## CONSIGNE
Reprenez le texte sur l'église de Lancieux pendant la Révolution et poursuivez-le à partir de sa dernière phrase.

L'église dévastée servit durant la Révolution de logement aux détachements de soldats cantonnés à Lancieux. On la signale en très mauvais état à la fin de 1796. On avait pris soin de la dépouiller auparavant de son mobilier cultuel. Le 7 mai 1793, la municipalité avait dû livrer à Dinan, pour l'envoyer à la Monnaie, une belle croix d'argent pesant 7 marcs, 5 onces, et 2 gros. D'après un document en notre possession, on avait, de plus, déposé à Ploubalay et inventorié, le 27 mai 1794, comme provenant de l'église de Lancieux : trois cloches (dont deux de la chapelle de la Roche), 16 chandeliers et une croix de fer, la grille de la tour, deux lampes, deux encensoirs, trois tasses, cinq livres de choeur, six chasubles, huit nappes et devants d'autels, deux rochets, etc., etc... Leur vente produisit 134 livres 12 sols le 13 août suivant. Enfin, le 24 août de la même année, on expertisait à Dinan : deux ostensoirs, deux pieds de calice, deux pieds de ciboire et d'autres menus objets pesant 11 marcs, 4 onces, 2 gros d'argent blanc ; deux calices, deux coupes de calice et deux coupes de ciboire, quatre patènes et divers petits objets pesant 8 marcs, 5 onces, 2 gros d'argent doré ; plus 3 marcs, 2 onces de galon d'argent, et 7 marcs, 5 onces, 4 gros de galon doré, le tout provenant des églises de Ploubalay et Lancieux réunies.

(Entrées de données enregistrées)

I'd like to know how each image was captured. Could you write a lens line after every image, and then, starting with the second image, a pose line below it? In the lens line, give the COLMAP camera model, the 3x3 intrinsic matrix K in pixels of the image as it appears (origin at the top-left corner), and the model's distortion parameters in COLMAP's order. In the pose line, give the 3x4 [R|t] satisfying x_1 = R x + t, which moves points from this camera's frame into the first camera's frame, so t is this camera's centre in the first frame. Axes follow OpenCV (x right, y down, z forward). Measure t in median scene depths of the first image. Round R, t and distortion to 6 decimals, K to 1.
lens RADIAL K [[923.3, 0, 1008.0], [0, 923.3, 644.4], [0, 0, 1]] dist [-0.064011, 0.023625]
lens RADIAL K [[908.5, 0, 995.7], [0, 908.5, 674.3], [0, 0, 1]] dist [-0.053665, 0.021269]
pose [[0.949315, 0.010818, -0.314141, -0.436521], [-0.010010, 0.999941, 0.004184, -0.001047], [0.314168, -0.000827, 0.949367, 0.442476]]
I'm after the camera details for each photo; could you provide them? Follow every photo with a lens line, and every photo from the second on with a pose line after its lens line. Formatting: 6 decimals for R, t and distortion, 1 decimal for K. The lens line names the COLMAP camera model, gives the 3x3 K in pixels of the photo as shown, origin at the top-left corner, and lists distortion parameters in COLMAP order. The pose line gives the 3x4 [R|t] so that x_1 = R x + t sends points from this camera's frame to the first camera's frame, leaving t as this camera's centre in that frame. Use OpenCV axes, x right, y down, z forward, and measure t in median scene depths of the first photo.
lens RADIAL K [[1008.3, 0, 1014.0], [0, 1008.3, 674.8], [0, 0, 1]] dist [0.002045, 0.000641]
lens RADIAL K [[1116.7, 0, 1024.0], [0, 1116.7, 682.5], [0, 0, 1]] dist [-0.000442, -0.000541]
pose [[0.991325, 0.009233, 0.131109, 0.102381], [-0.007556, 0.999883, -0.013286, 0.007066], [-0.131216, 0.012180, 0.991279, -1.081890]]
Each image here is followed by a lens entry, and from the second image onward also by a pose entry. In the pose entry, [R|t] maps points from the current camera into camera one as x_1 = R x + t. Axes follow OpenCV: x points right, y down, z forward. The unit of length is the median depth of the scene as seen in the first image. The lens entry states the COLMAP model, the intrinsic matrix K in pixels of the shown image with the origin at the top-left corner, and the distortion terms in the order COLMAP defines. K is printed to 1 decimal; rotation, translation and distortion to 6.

## VOTRE RÉPONSE
La tradition rapporte aussi que les soldats cantonnés, dans l'église voulurent descendre, afin de la détruire, la statue de Saint Sieu qui dominait autrefois le maître-autel, mais cette opération ne procura à ceux qui s'y livrèrent qu'une chute fort douloureuse, et l'image de Saint Sieu, avec un doigt en moins, demeura en place, attendant qu'un iconoclaste vint, cent ans après, la vendre à un brocanteur dinannais.

 

CLERGÉ.JEAN POSNIC, recteur, fils de Pierre et de Mathurine Rouxel, naquit à la métairie du Gué d'Abas, en Gommené, le 30 novembre 1734, d'une famille qui avait déjà fourni plusieurs ministres à l'Eglise, entre autres un recteur d'Illifaut. Il étudia à Rennes, puis entra au Séminaire, où on le jugea « apte à faire un bon sujet, ayant de la voix et sachant solfier, passant ses examens de façon satisfaisante ». Ordonné prêtre le 19 septembre 1762, M. Posnic demeura quelque temps à Gommené, puis, sur résignation en cour de Rome de M. Guillaume Bêttaux, qui préféra, le 9 octobre 1779, conserver sa paroisse de Concoret, où il ne jouissait cependant que d'une portion congrue, l'abbé Posnic fut pourvu du rectorat de l'agréable paroisse de Lancieux.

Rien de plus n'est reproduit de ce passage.